The first thing we need to do is build out the search field in our views. When building a search bar, you are going to want to use a form tag. Form tags are a versatile form, so we will need to make sure we pass in all of the relevant information. We want to make a GET request on our index page. Restular.com is great resource for making sure we are using the right url:

RESTular Kittens

These are what our URLs would look like if we were making a website to search for adoptable kittens. We’re making a GET request, so we want to use “/kittens”. We also want to make sure that our form tag is using the method “GET”, as opposed to the default “POST”. Within the “/kittens” index page, we will start our form:

<%= form_tag "/kittens", method: "GET" do %>

For a search bar to work, we need search parameters! We can actually search for multiple parameters on the same form. Here we are searching by breed, color, and age. We have to make sure we include params[:search_by_#{parameter}]. This will help us catch the user input and use it later in our controller.

<%= form_tag "/kittens", method: "GET" do %>
<%= label_tag :search_by_breed %>
<%= text_field_tag :search_by_breed, params[:search_by_breed] %>
<%= label_tag :search_by_color %>
<%= text_field_tag :search_by_color, params[:search_by_color] %>
<%= label_tag :search_by_age %>
<%= text_field_tag :search_by_age, params[:search_by_age] %>
<%= submit_tag "Search" %>
<% end %>

We have to make sure we end our form tag with a submit tag, so the input actually goes somewhere!

Now we need to go to our KittensController to make use of the parameters that we’ve been sent. Our search bar sends us back to index, which is great! Normally, the index for KittensController would show all of the kittens we have. However, we want to filter these kittens based on search terms.

Therefore, we leave the default @ kittens variable as Kitten.all. However, if search terms exist, we need to deal with them! We have to make a series of conditionals. If the user has searched by breed, have rails go through our database and find all kittens who have a breed similar to the typed input. We also need to add another conditional — if the params is not an empty string. This is because all of our searched params will appear in the browser — even if they are empty! We don’t want the blank terms to overwrite the actual terms. By adding “params[:search_by_breed] != “” ”, we ensure that the conditional only runs with a search term.

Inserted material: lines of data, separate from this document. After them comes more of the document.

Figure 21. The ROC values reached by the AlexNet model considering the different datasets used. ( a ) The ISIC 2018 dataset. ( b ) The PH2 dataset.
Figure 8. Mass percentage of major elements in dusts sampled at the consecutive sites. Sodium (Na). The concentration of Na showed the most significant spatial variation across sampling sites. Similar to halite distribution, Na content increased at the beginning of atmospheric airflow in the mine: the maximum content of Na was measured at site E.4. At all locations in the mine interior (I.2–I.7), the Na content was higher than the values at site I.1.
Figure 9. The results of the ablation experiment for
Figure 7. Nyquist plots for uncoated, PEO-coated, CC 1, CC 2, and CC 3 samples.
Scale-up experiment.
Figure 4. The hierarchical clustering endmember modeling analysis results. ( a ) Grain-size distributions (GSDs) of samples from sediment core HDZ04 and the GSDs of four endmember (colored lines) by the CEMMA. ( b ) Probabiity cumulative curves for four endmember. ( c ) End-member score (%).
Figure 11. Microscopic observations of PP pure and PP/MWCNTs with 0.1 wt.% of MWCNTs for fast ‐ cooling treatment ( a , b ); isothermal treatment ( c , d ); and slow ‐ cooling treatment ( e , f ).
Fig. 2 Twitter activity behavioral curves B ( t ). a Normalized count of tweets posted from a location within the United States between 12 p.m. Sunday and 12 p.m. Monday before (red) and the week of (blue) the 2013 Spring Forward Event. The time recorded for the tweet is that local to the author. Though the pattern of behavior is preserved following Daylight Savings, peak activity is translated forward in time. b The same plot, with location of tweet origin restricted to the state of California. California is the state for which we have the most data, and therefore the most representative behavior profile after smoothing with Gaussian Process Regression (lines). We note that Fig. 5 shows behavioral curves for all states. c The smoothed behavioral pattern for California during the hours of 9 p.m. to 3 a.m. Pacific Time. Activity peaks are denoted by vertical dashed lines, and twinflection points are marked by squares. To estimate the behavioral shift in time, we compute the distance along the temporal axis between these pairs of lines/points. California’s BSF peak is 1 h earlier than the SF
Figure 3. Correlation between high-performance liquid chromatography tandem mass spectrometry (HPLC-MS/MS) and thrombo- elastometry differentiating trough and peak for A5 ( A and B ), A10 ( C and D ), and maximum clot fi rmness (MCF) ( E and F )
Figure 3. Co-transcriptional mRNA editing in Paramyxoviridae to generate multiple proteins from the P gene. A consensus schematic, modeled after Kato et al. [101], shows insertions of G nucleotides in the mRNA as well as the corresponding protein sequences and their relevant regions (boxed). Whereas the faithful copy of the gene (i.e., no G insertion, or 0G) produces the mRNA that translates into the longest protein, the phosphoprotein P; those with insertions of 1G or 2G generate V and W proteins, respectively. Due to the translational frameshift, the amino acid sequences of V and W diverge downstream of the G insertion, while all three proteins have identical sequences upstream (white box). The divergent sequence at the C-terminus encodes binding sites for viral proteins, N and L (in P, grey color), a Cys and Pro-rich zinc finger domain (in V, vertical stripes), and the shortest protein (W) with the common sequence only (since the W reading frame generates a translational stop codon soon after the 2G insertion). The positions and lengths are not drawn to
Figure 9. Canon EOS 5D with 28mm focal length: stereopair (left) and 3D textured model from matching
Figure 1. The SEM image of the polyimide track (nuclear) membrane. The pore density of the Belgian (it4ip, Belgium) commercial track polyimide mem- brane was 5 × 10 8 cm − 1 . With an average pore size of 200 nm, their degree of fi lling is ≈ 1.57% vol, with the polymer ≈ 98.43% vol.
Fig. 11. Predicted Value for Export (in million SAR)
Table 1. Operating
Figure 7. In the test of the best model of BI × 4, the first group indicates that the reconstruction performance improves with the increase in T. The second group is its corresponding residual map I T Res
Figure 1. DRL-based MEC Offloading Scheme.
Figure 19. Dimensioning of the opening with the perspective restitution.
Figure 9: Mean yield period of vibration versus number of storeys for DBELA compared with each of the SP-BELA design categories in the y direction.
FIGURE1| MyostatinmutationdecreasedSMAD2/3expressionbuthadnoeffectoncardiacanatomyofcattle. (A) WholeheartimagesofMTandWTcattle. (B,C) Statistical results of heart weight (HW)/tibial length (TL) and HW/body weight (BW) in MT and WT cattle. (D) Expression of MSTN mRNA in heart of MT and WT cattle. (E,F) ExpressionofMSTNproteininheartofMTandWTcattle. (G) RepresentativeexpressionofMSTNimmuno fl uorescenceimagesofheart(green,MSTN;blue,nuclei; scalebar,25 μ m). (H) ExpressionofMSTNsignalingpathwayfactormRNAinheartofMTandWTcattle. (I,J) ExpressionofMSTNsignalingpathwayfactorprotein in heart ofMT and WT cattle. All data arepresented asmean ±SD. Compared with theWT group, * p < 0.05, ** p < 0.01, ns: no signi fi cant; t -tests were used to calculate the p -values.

We need a conditional for each search term. @ kittens updates with each search. The user has the option of using all, two, one, or no searches.

class KittensController < ApplicationControllerdef index
@kittens = Kitten.all

if params[:search_by_breed] && params[:search_by_breed] != ""
@kittens = @kittens.where("breed like ?",
"%# {params[:search_by_breed]}%")
end
if params[:search_by_color] && params[:search_by_color] != ""
@kittens = @kittens.where("color like ?",
"%# {params[:search_by_color]}%")
end
if params[:search_by_age] && params[:search_by_age] != ""
@kittens = @kittens.where("age like ?",
"%# {params[:search_by_color]}%")
end
endend

At the end of this long journey, we have filtered @ kittens to meet our parameters. If we had params[:search_by_breed] = “tabby” && params[:search_by_color] = “black” && params[:search_by_age]= “3 months”, you might just find this sweet girl!

Our reward for a long day making search bars

Making search bars in Ruby may seem like an arduous task for beginners, but they are an excellent addition to your web app. Don’t be too intimated to try!